Dopo la famosa fotografia dei tre bicchieri vuoti con la quale aveva dato obtorto collo il suo placet a Mezzetti, dopo la sfuriata in assemblea Pd, questa volta Muzzarelli prova a fare un passo oltre e, in ottica costruttiva, cerca di dare l'impressione di fare da mentore al futuro sindaco. 'Al lavoro' - dice appunto il primo cittadino tutt'altro che intenzionato ad andare in pensione o a fare anche solo un passo indietro.

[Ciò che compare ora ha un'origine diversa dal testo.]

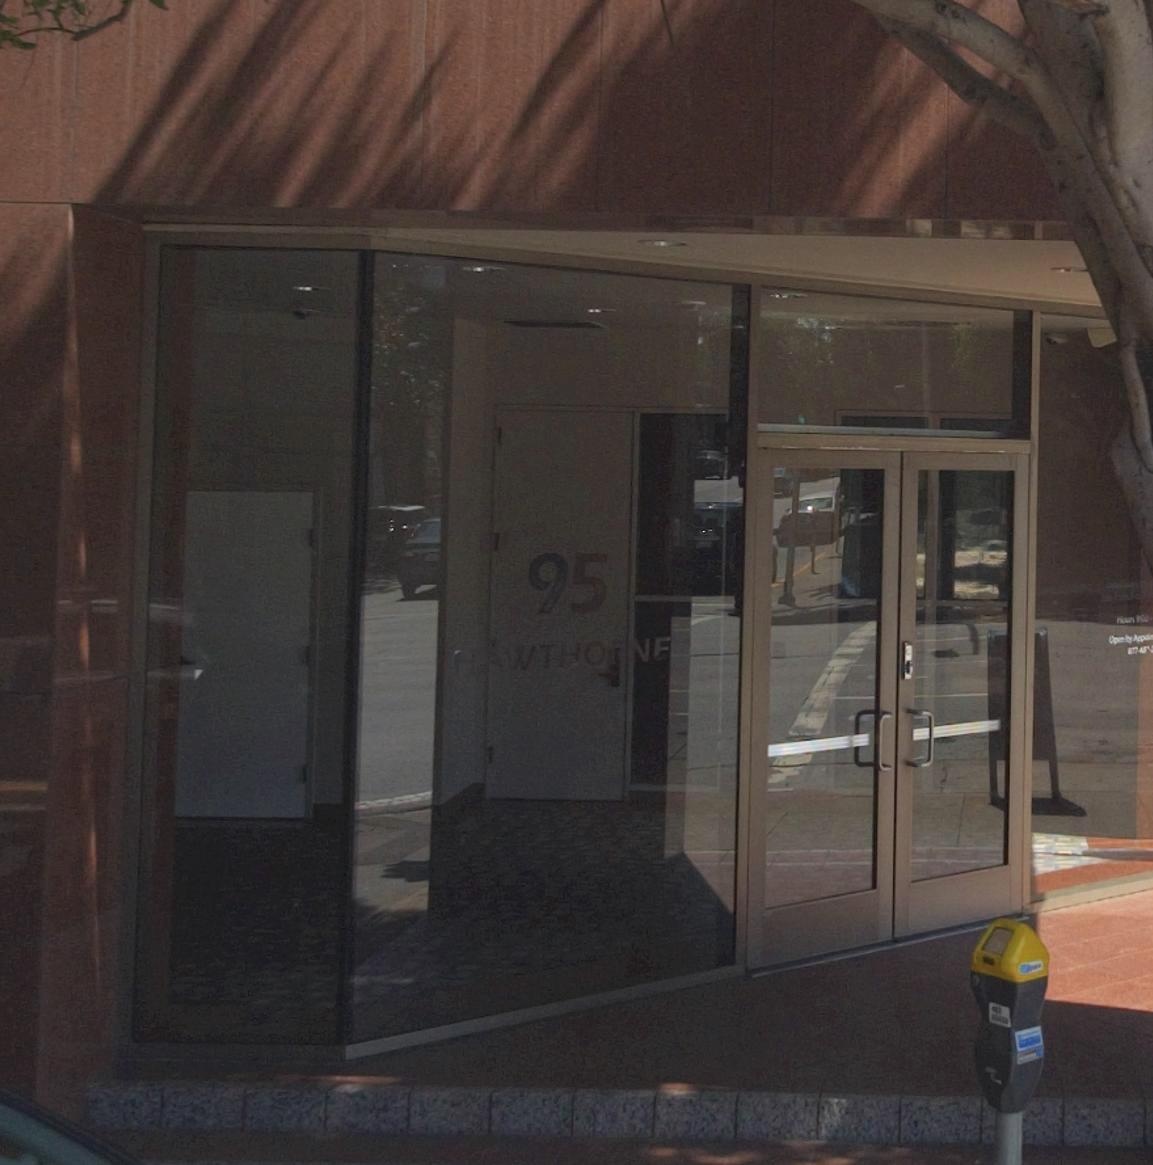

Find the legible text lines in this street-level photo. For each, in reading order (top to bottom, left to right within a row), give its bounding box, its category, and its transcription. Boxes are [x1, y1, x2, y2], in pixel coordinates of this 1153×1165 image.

E' così quella che trapela dalle tre fotografie pubblicate stasera sulla pagina Facebook di Muzzarelli è una sorta di catechesi laica. Il sindaco uscente parla, gesticola, ammaestra e il giovane (si fa per dire perchè anche Mezzetti ha superato i 60) ascolta e fa tesoro delle parole del vecchio comandante.
Del resto anche il luogo scelto per questa 'lezione' è emblematico. E' Muzzarelli a ricevere Mezzetti, non il contrario. Non è lui ad andare dal delfino, ma è il delfino a recarsi a casa del 'capo' (non nell'ufficio, ma proprio a casa sua, tra i suoi ricordi e i suoi affetti) a testimonianza della gerarchia di ruoli che il sindaco uscente vuole trasmettere. 'Non sono sotto l'ala di nessuno, ma tutto al più è Muzzarelli, così come Bonaccini, ad essere stato sotto la mia ala' - aveva detto il giorno della presentazione in casa Pd Mezzetti. Ecco, oggi il primo cittadino ancora in carica ha provato a rimettere le cose al loro posto.